### [What is needed]
Decide whether each statement below agrees with the post that follows: (a) The writer describes the attempted proof as wrong. (b) The writer can prove the identity for even numbers. (c) The writer later realized that the comparison could not be made. For each, answer yes or no and quote the words of the post that decide it.

### [Passage shown]
━━━━━━━━
Prove $$\sum_{j=0}^{n}\binom{n}{j}j^{n-2}(-1)^{n-j+1} = 0$$
My wrong proof try is this:
$\sum_{j=0}^{n}\binom{n}{j}j^{n-2}(-1)^{n-j+1} = \sum_{j=0}^{n}\binom{n}{j}1^jj^{n-2}(-1)^{n-j}(-1) =-\sum_{j=0}^{n}\binom{n}{j}1^j(-1)^{n-j}j^{n-2}$
We know:
$(\forall x,y \in R)(\forall n \in N) (x+y)^n = \sum_{k=0}^n \binom{n}{k} x^k y^{n-k}$
Therefore:
$\sum_{j=0}^{n}\binom{n}{j}1^j(-1)^{n-j} = (1-1)^n = 0$
And
$\sum_{j=0}^{n}\binom{n}{j}1^j(-1)^{n-j}j^{n-2} \leq \sum_{j=0}^{n}\binom{n}{j}1^j(-1)^{n-j}n^{n-2} \\ = n^{n-2}\sum_{j=0}^{n}\binom{n}{j}1^j(-1)^{n-j} \\ = 0$
And
$ \sum_{j=0}^{n}\binom{n}{j}1^j(-1)^{n-j}j^{n-2} = \sum_{j=1}^{n}\binom{n}{j}1^j(-1)^{n-j}j^{n-2} \\ \geq \sum_{j=0}^{n}\binom{n}{j}1^j(-1)^{n-j}1^{n-2} \\ = 1\sum_{j=0}^{n}\binom{n}{j}1^j(-1)^{n-j} \\ = 0$
Therefore
$0 \leq \sum_{j=0}^{n}\binom{n}{j}1^j(-1)^{n-j}j^{n-2} \leq 0 \Rightarrow \\ \sum_{j=0}^{n}\binom{n}{j}1^j(-1)^{n-j}j^{n-2} = 0$
And
$\sum_{j=0}^{n}\binom{n}{j}j^{n-2}(-1)^{n-j+1} = 0$
I later realised that the comparison cant be made due to the $(-1)^n$
I have also tried by testing for n even and odd numbers. I can prove it for odd numbers but not for even.
Do you have any other ideas?
━━━━━━━━
### [Supplied data]
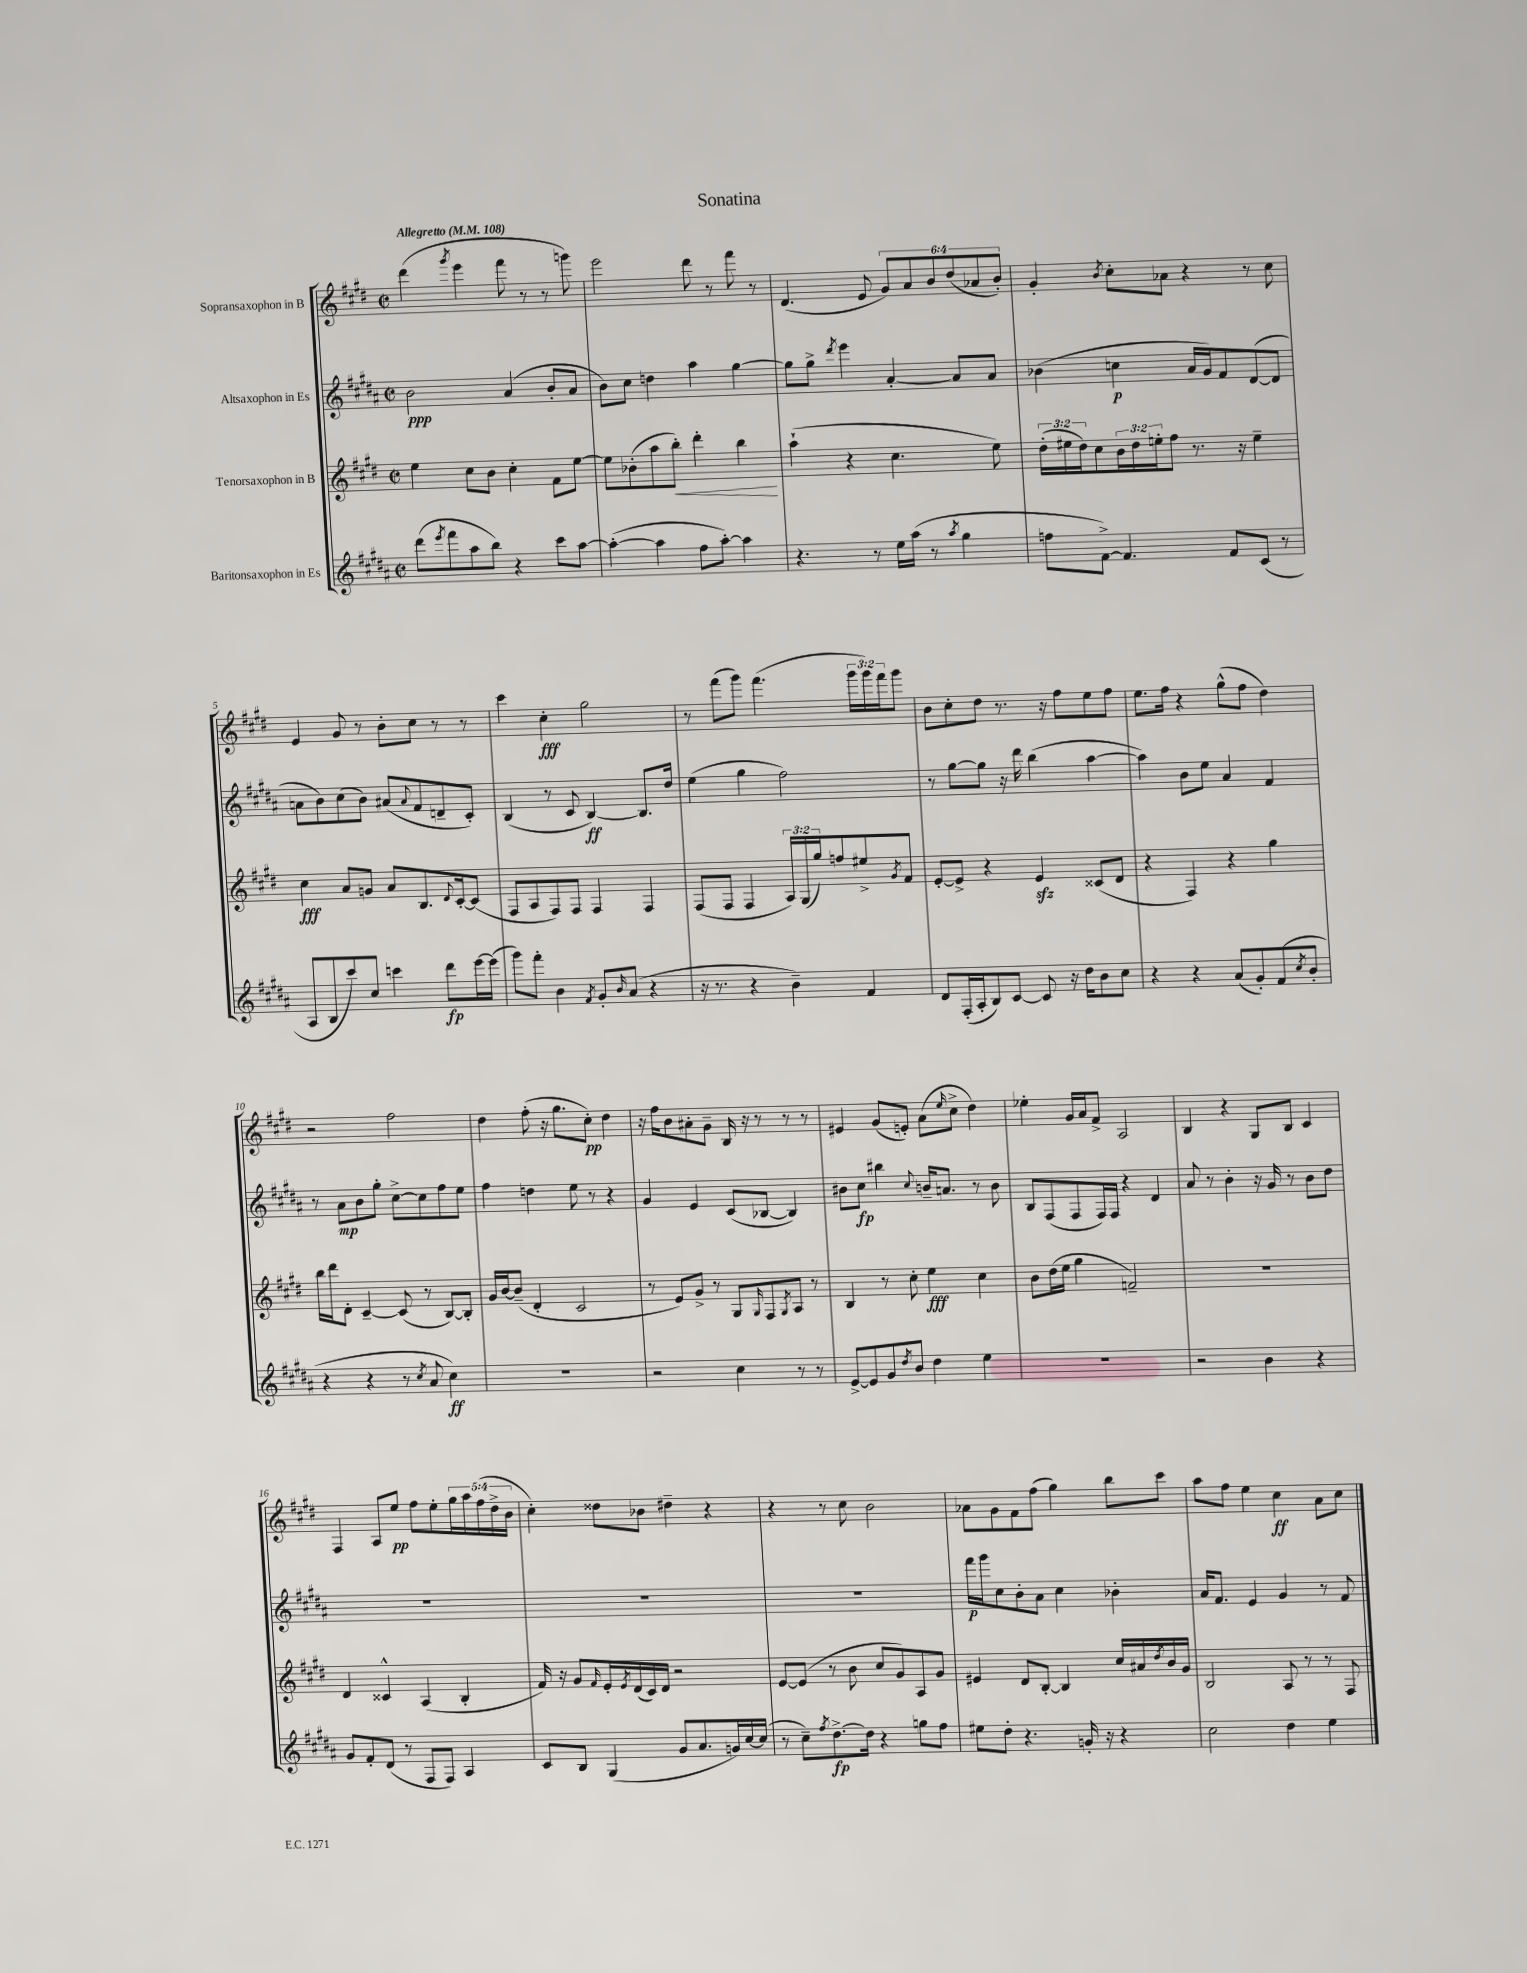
\header { title = "Sonatina" }
<<
\new StaffGroup <<
\new Staff = "s0" \with { instrumentName = "Sopransaxophon in B" } {
    \clef treble \key e \major \defaultTimeSignature \time 2/2 \override Staff.TupletNumber.text = #tuplet-number::calc-fraction-text \tempo "Allegretto" 4 = 108
    dis'''4( \acciaccatura { gis'''8 } e'''4 fis'''8 r8 r8 g'''8) |
    e'''2 dis'''8 r8 fis'''8 r8 |
    dis'4.( e'8 \tuplet 6/4 { gis'8) a'8 b'8 dis''8( aes'8 b'8-.) } |
    gis'4-. \acciaccatura { b'8 } cis''8-. aes'8 r4 r8 cis''8 |
    e'4 gis'8 r8 b'8-. cis''8 r8 r8 |
    cis'''4 cis''4-.\fff gis''2 |
    r8 fis'''8( gis'''8) fis'''4.( \tuplet 3/2 { gis'''16 gis'''16) fis'''16 } gis'''8 |
    b'8 cis''8-. dis''8 r8. r16 fis''8 e''8 fis''8 |
    e''8. fis''16 r4 gis''8-^( fis''8 dis''4) |
    r2 fis''2 |
    dis''4 fis''8-.( r16 gis''8. cis''8-.\pp) dis''4 |
    r16 fis''16 b'8 ais'8-. gis'8-- b16 r16 r8 r8 r8 |
    eis'4 gis'8( e'8-.) a'8( \grace { e''16 } cis''8-> dis''4) |
    ees''4-. gis'16 a'16 fis'8-> a2 |
    b4 r4 gis8 b8 cis'4 |
    fis4 a8 e''8\pp fis''8 e''8-. \tuplet 5/4 { gis''16 a''16 fis''16( dis''16-> b'16 } |
    cis''4-.) disis''8 bes'8 dis''4-- r4 |
    r4 r8 cis''8 b'2 |
    aes'8 gis'8 fis'8 fis''8( gis''4) b''8 cis'''8 |
    a''8 fis''8 e''4 cis''4\ff a'8 cis''8 \bar "|." |
}
\new Staff = "s1" \with { instrumentName = "Altsaxophon in Es" } {
    \clef treble \key b \major \defaultTimeSignature \time 2/2
    b'2\ppp ais'4( b'8-. ais'8 |
    b'8) cis''8 d''4 ais''4 gis''4~ |
    gis''8 gis''8-> \acciaccatura { dis'''8 } e'''4 ais'4~-. ais'8 ais'8 |
    bes'4( c''4\p ais'16 gis'16) fis'8 dis'8~( dis'8 |
    a'8 b'8) cis''8( b'8) ais'8( \appoggiatura { ais'8 } fis'8 d'8-- cis'8-.) |
    b4( r8 cis'8 b4~\ff) b8. dis''16 |
    e''4( gis''4 fis''2) |
    r8 gis''8~ gis''8 r16 dis'''16 b''4( ais''4~ |
    ais''4) b'8 e''8 ais'4 fis'4 |
    r8 ais'8\mp b'8 gis''8-. cis''8~-> cis''8 fis''8 e''8 |
    fis''4 d''4 e''8 r8 r4 |
    gis'4 e'4 cis'8( bes8~ bes4) |
    bis'8 cis''8\fp bis''4 \appoggiatura { cis''8 } b'16-- a'8. r8 b'8 |
    b8 fis8( fis8 fis16) fis16 r4 dis'4 |
    ais'8 r8 b'4-. r16 gis'16 r8 b'8 dis''8 |
    R1 |
    R1 |
    R1 |
    fis'''16\p gis'''16 cis''8 b'8-. ais'8 cis''4 bes'4-. |
    ais'16 fis'8. e'4 gis'4 r8 fis'8 \bar "|." |
}
\new Staff = "s2" \with { instrumentName = "Tenorsaxophon in B" } {
    \clef treble \key e \major \defaultTimeSignature \time 2/2 \override Staff.TupletNumber.text = #tuplet-number::calc-fraction-text
    e''4 cis''8 b'8 cis''4-. fis'8 e''8~ |
    e''8 bes'8-.( a''8 b''8-.\<) dis'''4-. b''4\! |
    a''4-!( r4 cis''4. e''8) |
    \tuplet 3/2 { dis''16-.( eis''16 dis''16) } cis''8 \tuplet 3/2 { b'16 dis''16 e''16-. } fis''8 r8. r16 e''4-- |
    cis''4\fff a'8 g'8 a'8 b8. \appoggiatura { dis'8 } cis'16~-. cis'8( |
    fis8 a8 fis8) fis8 fis4 fis4 |
    fis8( fis8 fis4 \tuplet 3/2 { a16) gis16( gis''16) } f''8 eis''8-> \acciaccatura { gis'8 } fis'8 |
    e'8~-. e'8-> r4 e'4\sfz cisis'8( dis'8 |
    r4 fis4) r4 gis''4 |
    b''16 dis'''16 dis'8-. cis'4~-- cis'8( r8 b8~) b8-. |
    gis'16 b'16~ b'8--( dis'4-. cis'2 |
    r8 e'8) gis'8-> r8 gis8 \grace { gis16 } fis8 \acciaccatura { gis8 } a8 r8 |
    b4 r8 cis''8-. e''4\fff cis''4 |
    b'8 dis''16( e''16 gis''4 f'2--) |
    R1 |
    dis'4 cisis'4-^ a4( b4-. |
    fis'16) r16 gis'8 \grace { fis'16 } e'16-. \acciaccatura { e'8 } dis'16( cis'16) dis'16 r2 |
    e'8~ e'8( r8 b'8 cis''8 gis'8) a8 gis'8 |
    eis'4 dis'8 b8~-. b4 cis''16 ais'16 \acciaccatura { dis''8 } b'16 gis'16 |
    b2 a8 r8 r8 fis8 \bar "|." |
}
\new Staff = "s3" \with { instrumentName = "Baritonsaxophon in Es" } {
    \clef treble \key b \major \defaultTimeSignature \time 2/2
    dis'''8( \acciaccatura { e'''8 } fis'''8 ais''8 b''8) r4 cis'''8 ais''8~ |
    ais''4~-.( ais''4 fis''8 ais''8~-.) ais''4 |
    r4. r8 e''16 ais''16( r8 \acciaccatura { ais''8 } gis''4 |
    f''8 fis'8~->) fis'4. fis'8 cis'8( r8 |
    ais8 b8 cis'''8) cis''8 c'''4 dis'''8\fp e'''16~ e'''16( |
    gis'''8) fis'''8-. b'4 \acciaccatura { fis'8 } gis'8-. \grace { b'16 } ais'8( r4 |
    r16 r8. r4 b'4--) fis'4 |
    dis'8 fis16-.( ais16-. b8) cis'8~ cis'8 r16 dis''16 b'8 cis''8 |
    r4 r4 ais'8( gis'8-.) fis'8( \acciaccatura { cis''8 } b'8-. |
    r4 r4 r8 \acciaccatura { cis''8 } ais'8 cis''4\ff) |
    R1 |
    r2 cis''4 r8 r8 |
    e'8~-> e'8 gis'8 \acciaccatura { dis''8 } b'8 dis''4 e''4 |
    R1 |
    r2 b'4 r4 |
    gis'8 fis'8-. dis'8( r8 fis8 fis8) ais4 |
    cis'8 b8 gis4( gis'8 ais'8. g'16) cis''16~ cis''16( |
    r8 cis''8--) \acciaccatura { fis''8 } dis''8.~->\fp dis''16 r4 g''8 fis''8 |
    eis''8 dis''8-. r4. g'16-. r16 r4 |
    cis''2 dis''4 e''4 \bar "|." |
}
>>
>>
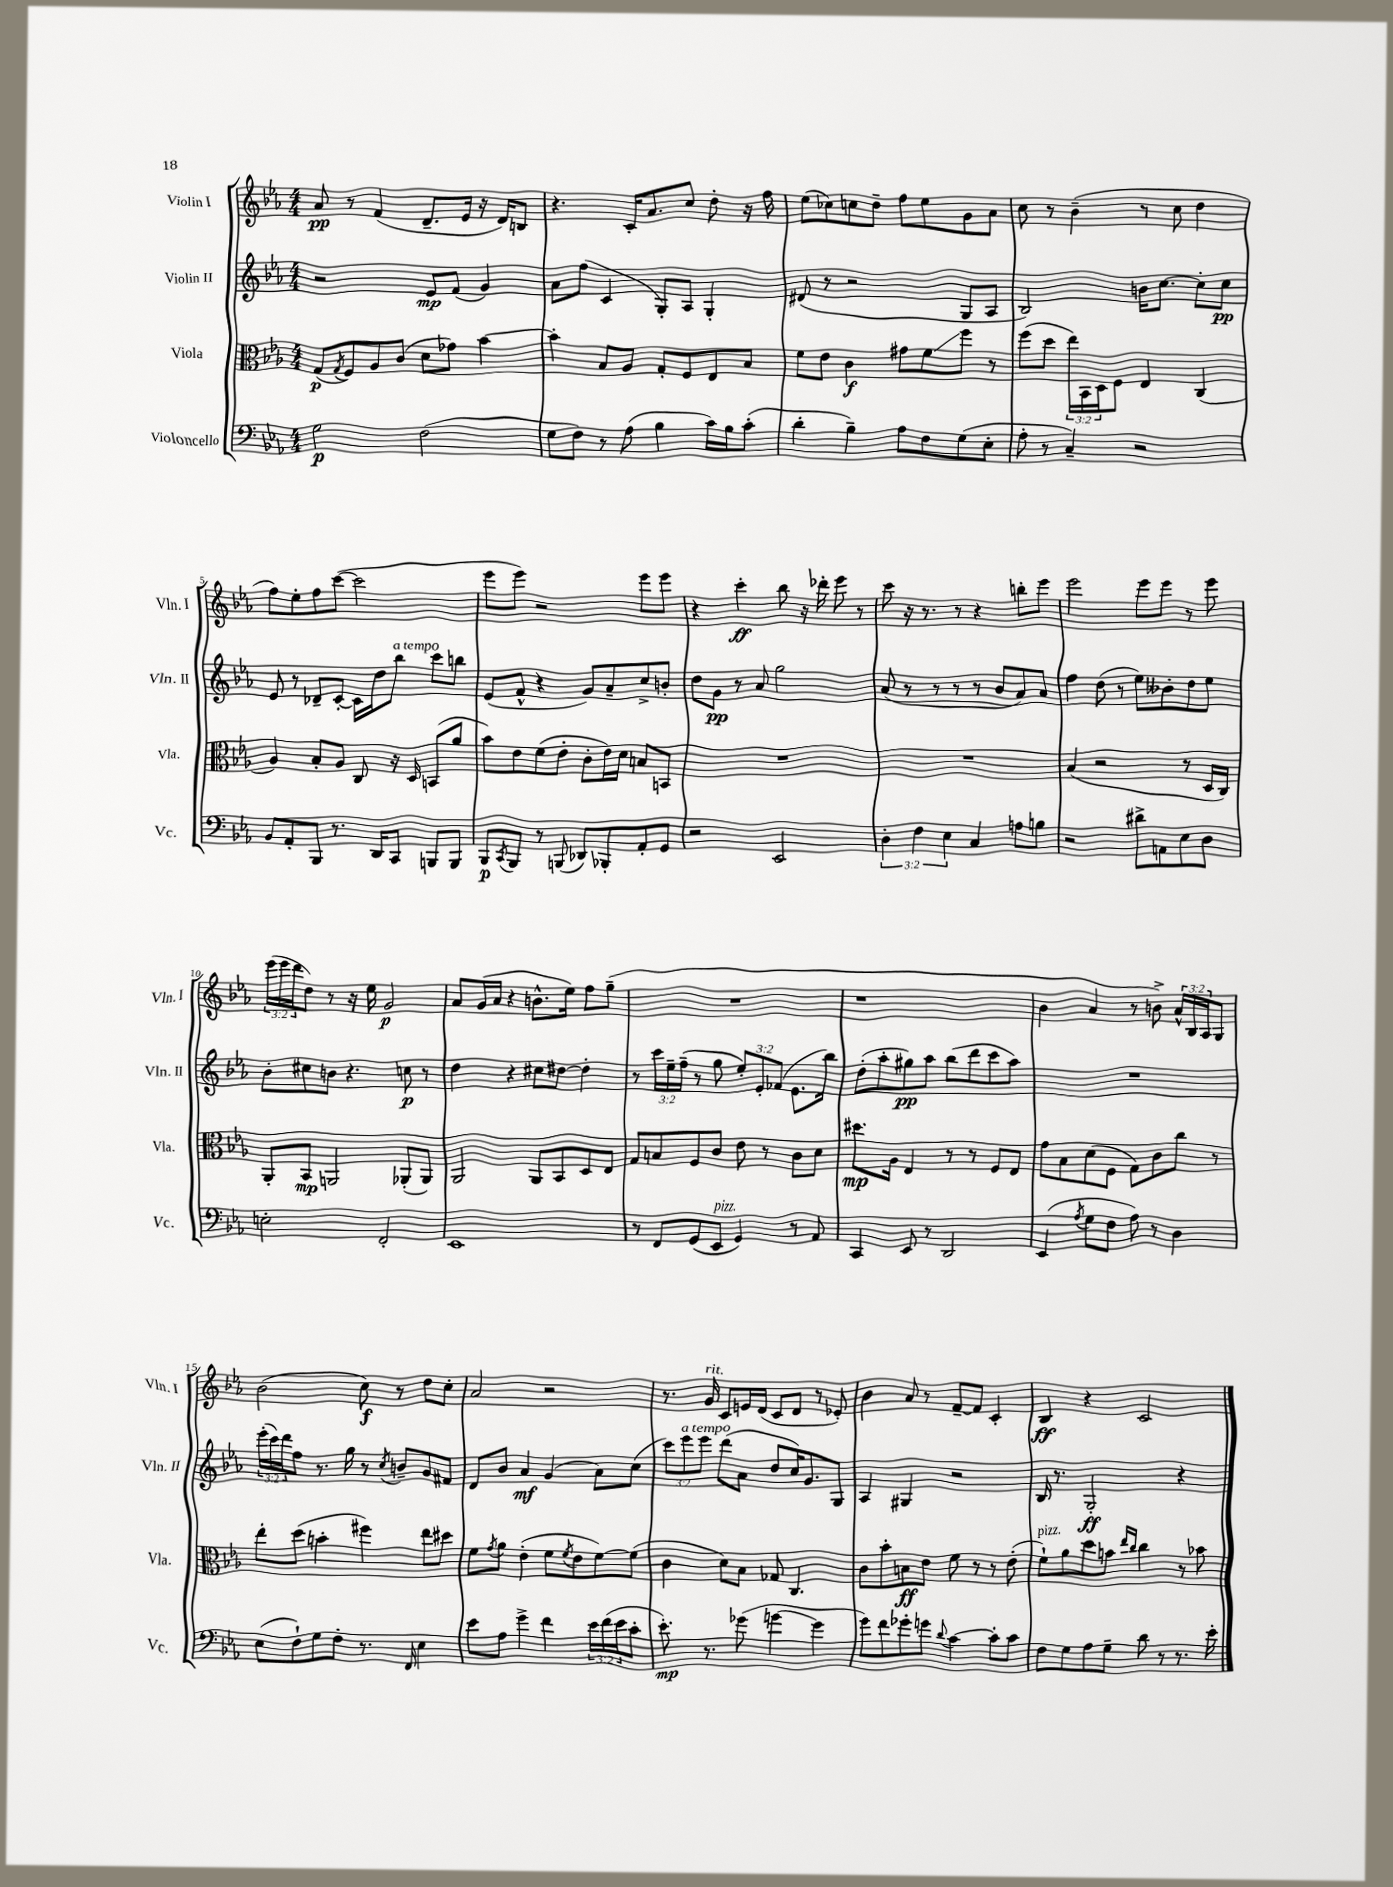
━━━━━━━━
### [Task response]
(a) Yes: "My wrong proof try is this"
(b) No: "I can prove it for odd numbers but not for even."
(c) Yes: "I later realised that the comparison cant be made"